*WHAT THIS TASK INVOLVES*
Copy every entry as is. Leave images out.

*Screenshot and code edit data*
%%

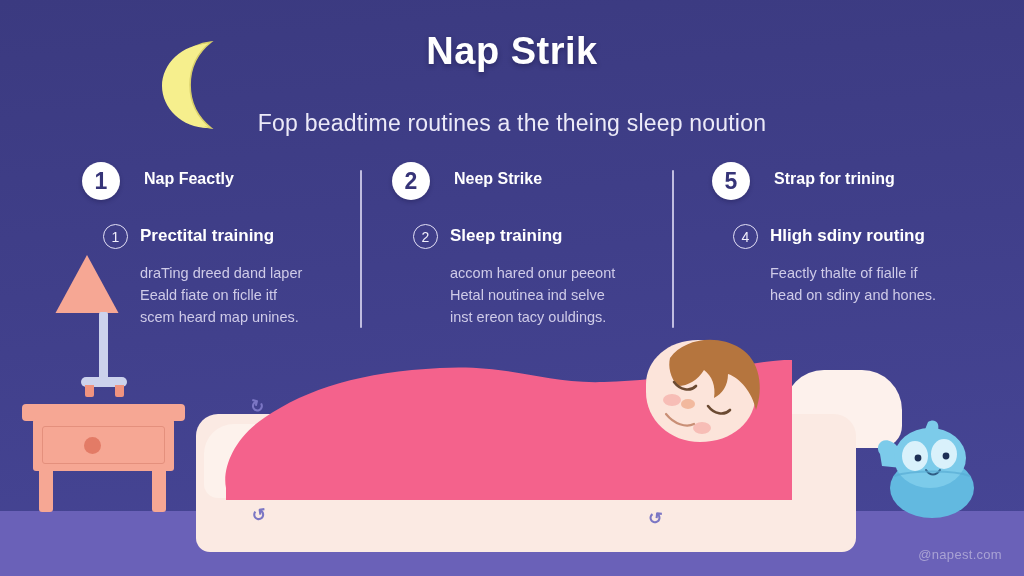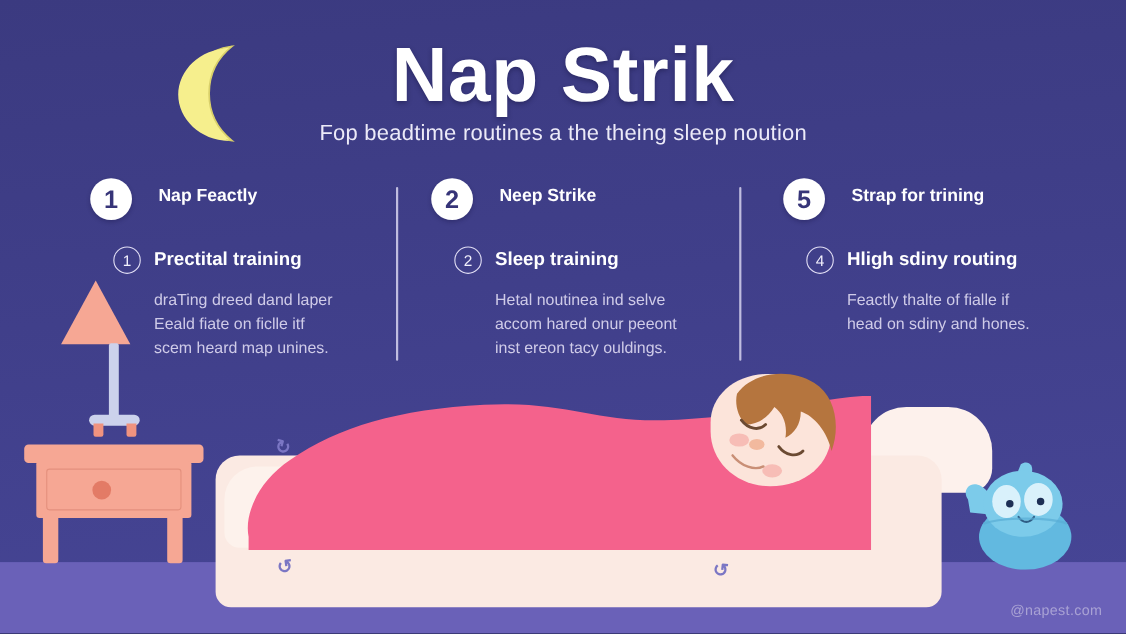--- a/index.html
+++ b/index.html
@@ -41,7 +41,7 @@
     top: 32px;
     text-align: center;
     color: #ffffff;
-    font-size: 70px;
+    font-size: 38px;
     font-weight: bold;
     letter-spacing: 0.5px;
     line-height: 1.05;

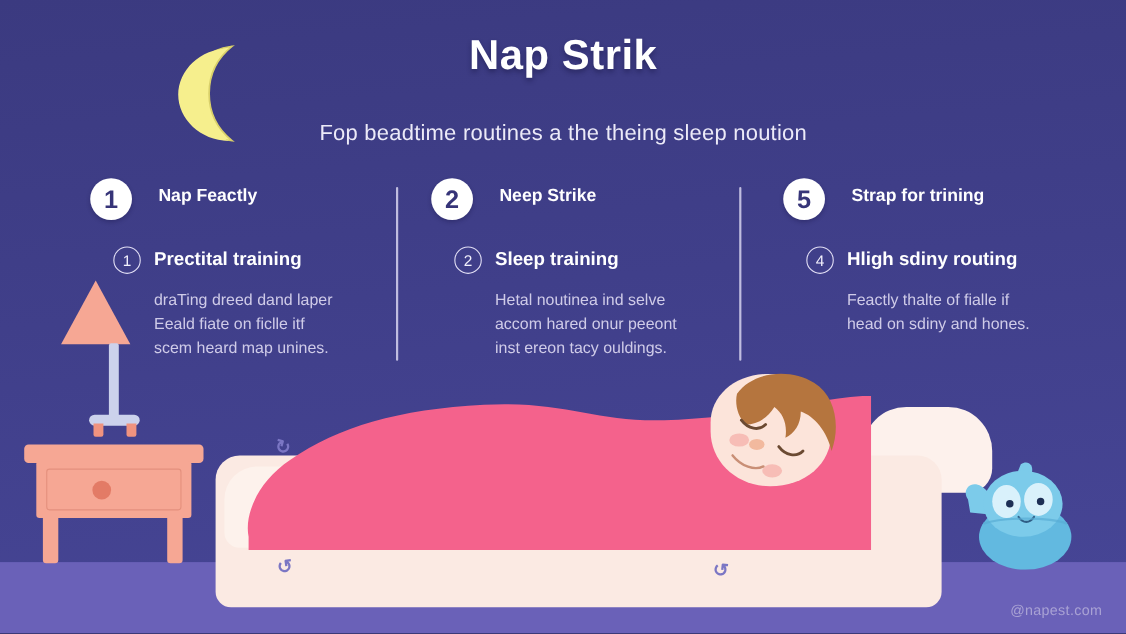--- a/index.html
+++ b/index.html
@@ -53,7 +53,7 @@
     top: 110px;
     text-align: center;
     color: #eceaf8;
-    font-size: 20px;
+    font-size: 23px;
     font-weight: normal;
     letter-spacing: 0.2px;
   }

%%

*WRITTEN RESPONSE*
--- a/index.html
+++ b/index.html
@@ -41,7 +41,7 @@
     top: 32px;
     text-align: center;
     color: #ffffff;
-    font-size: 70px;
+    font-size: 38px;
     font-weight: bold;
     letter-spacing: 0.5px;
     line-height: 1.05;

--- a/index.html
+++ b/index.html
@@ -53,7 +53,7 @@
     top: 110px;
     text-align: center;
     color: #eceaf8;
-    font-size: 20px;
+    font-size: 23px;
     font-weight: normal;
     letter-spacing: 0.2px;
   }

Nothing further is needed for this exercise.